The bullets fired into the air by jubilant Kosovars had barely returned to Earth when Russia’s incursion into South Ossetia invoked the “Kosovo precedent”. The Finnish author Iivi Anna Masso has written an essay on this and related topics. KGS of Tundra Tabloids has translated it into English, and excerpts from the article are reproduced below.

First, an introduction from KGS:

Iivi Anna Masso, a European political analyst and writer based in Helsinki, wrote the following essay on the dilemma created by Europe’s recognition of Kosovo, the subsequent Russian invasion of Georgia, and the possible ramifications if the Russian government decides to recognize the independence of the two run-away Georgian provinces of South Ossetia and Abkhazia.

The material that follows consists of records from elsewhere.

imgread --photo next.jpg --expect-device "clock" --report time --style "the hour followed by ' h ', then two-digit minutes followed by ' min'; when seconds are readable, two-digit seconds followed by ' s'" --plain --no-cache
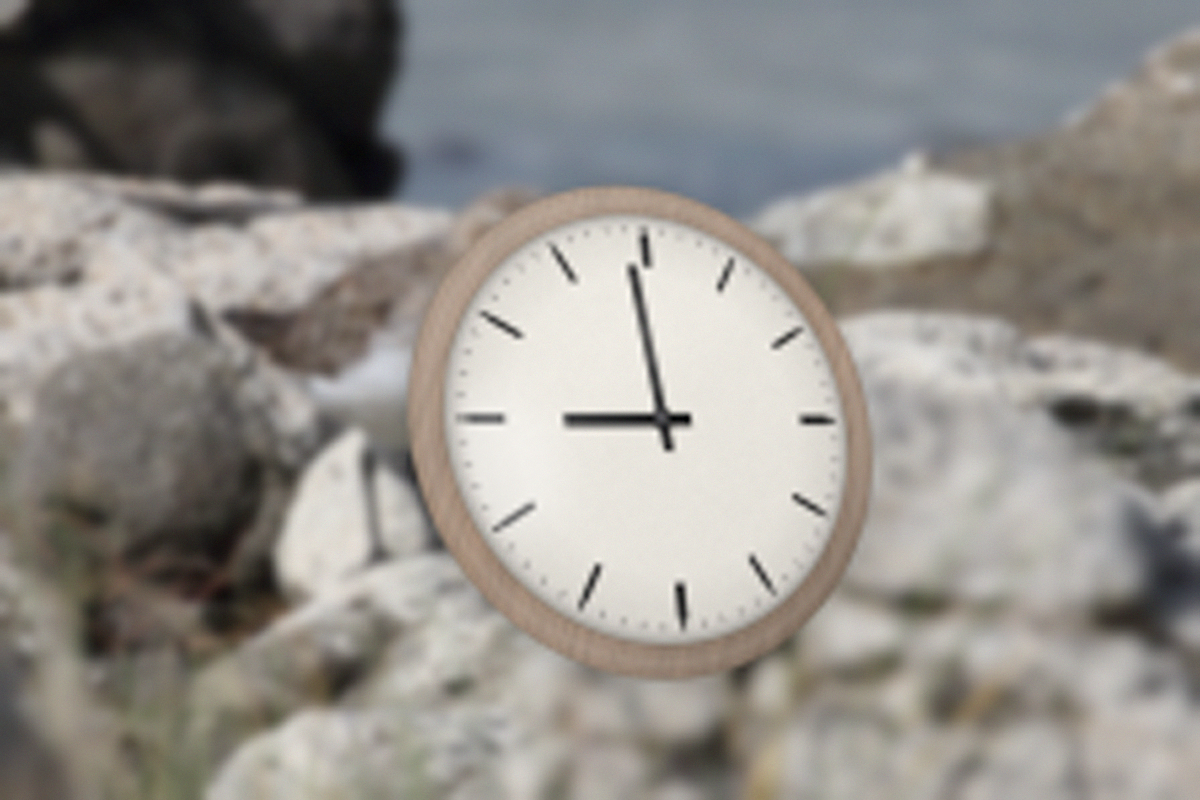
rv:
8 h 59 min
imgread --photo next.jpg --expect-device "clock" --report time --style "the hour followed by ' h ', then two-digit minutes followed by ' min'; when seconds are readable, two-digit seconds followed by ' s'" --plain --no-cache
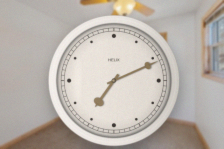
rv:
7 h 11 min
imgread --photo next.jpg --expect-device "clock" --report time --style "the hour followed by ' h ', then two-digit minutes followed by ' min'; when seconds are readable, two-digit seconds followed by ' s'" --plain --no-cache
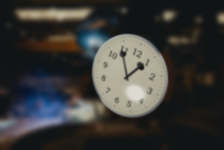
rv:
12 h 54 min
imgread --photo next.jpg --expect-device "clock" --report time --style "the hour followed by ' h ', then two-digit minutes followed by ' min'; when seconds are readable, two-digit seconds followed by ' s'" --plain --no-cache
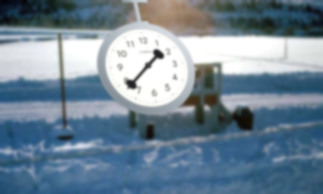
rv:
1 h 38 min
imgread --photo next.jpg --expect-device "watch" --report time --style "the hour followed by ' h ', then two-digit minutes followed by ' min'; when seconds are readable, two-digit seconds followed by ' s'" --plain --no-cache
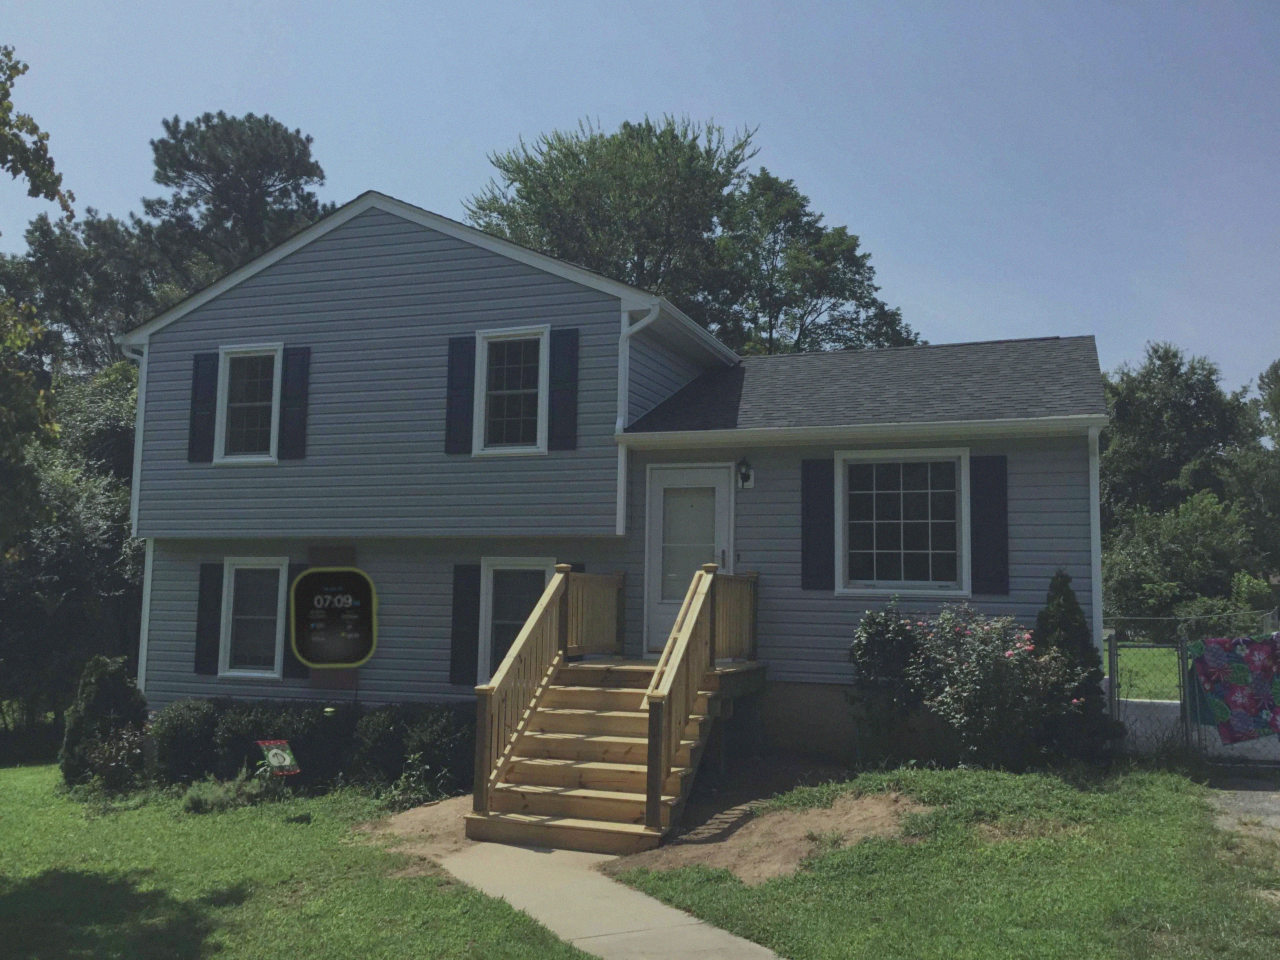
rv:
7 h 09 min
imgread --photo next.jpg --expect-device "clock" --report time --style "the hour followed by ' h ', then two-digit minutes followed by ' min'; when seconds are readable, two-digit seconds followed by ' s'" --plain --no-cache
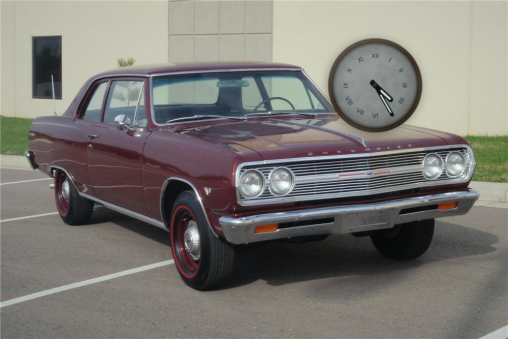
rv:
4 h 25 min
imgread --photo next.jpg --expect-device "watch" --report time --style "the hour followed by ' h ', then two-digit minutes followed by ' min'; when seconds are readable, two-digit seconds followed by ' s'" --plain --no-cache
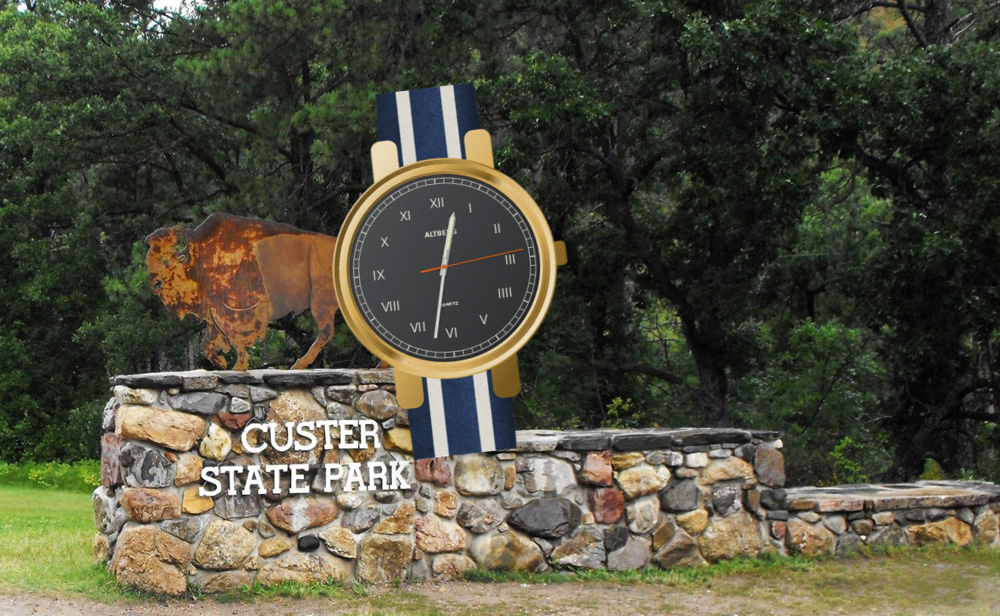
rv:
12 h 32 min 14 s
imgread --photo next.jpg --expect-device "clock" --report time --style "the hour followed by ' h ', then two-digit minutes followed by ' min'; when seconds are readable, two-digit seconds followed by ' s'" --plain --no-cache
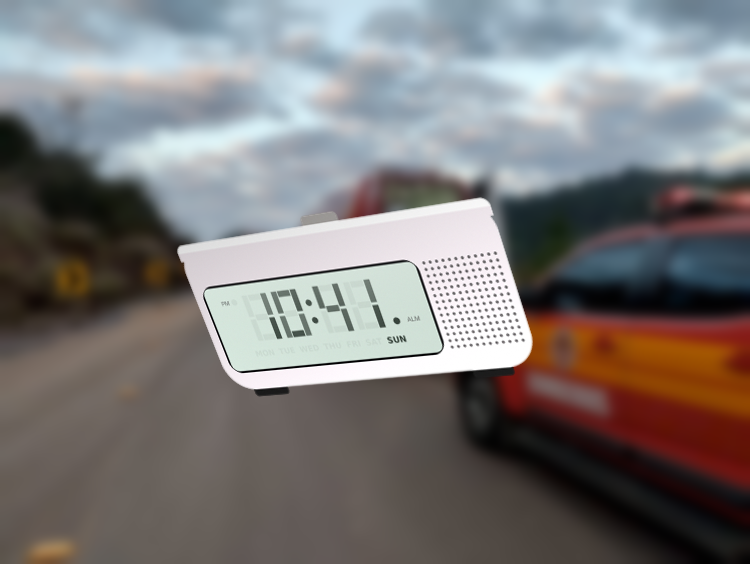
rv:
10 h 41 min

Russia, since the publication of the article (15.09.08), has done just that, it has already claimed independence for the provinces, and the West doesn’t know what to do about it. Though the various Western governments haven’t offered the “right-to-independence” rhetoric that Masso warns about in the article, they don’t really claim Georgia’s integrity very assertively either.

And now Iivi Anna Masso’s essay:

The Dilemma of Independence For All Comes at a Price…

The leaders of the Georgian areas of South Ossetian and Abkhazia announced Monday that they soon intend to demand international recognition of their provinces’ independence. Russia, in the aftermath of the Georgian-Russian conflict, has also begun to once again demand “independence” for those provinces.

South Ossetia and Abkhazia had already declared their independence early in the 1990s, but no other state has recognized them. There is little likelihood that the West recognizes their autonomy even now. Many people, however, believe that in this situation we can no longer expect the Georgians and Ossetians to be able to live together in the same country.

Russia appeals to the Kosovo precedent, while it remains comfortably silent about Chechnya. As the West supported the creation of a second Albanian state in Kosovo, Russia already hinted that the separatist regions in Georgian also needed full “sovereignty”. In fact, Russia couldn’t care less about the tiny national groups’ autonomy. Otherwise, they would support the independence of the Caucasus states within Russia, Chechnya and North Ossetia (with its half a million population, ten times as big as in South Ossetia ), as well as the Ingush, Dagestan and the Balkar.

It will be interesting to see how the West reacts to the Georgian regions’ claims of “independence”. In the case of Kosovo, the West assured it was an exception, and would not set a precedent.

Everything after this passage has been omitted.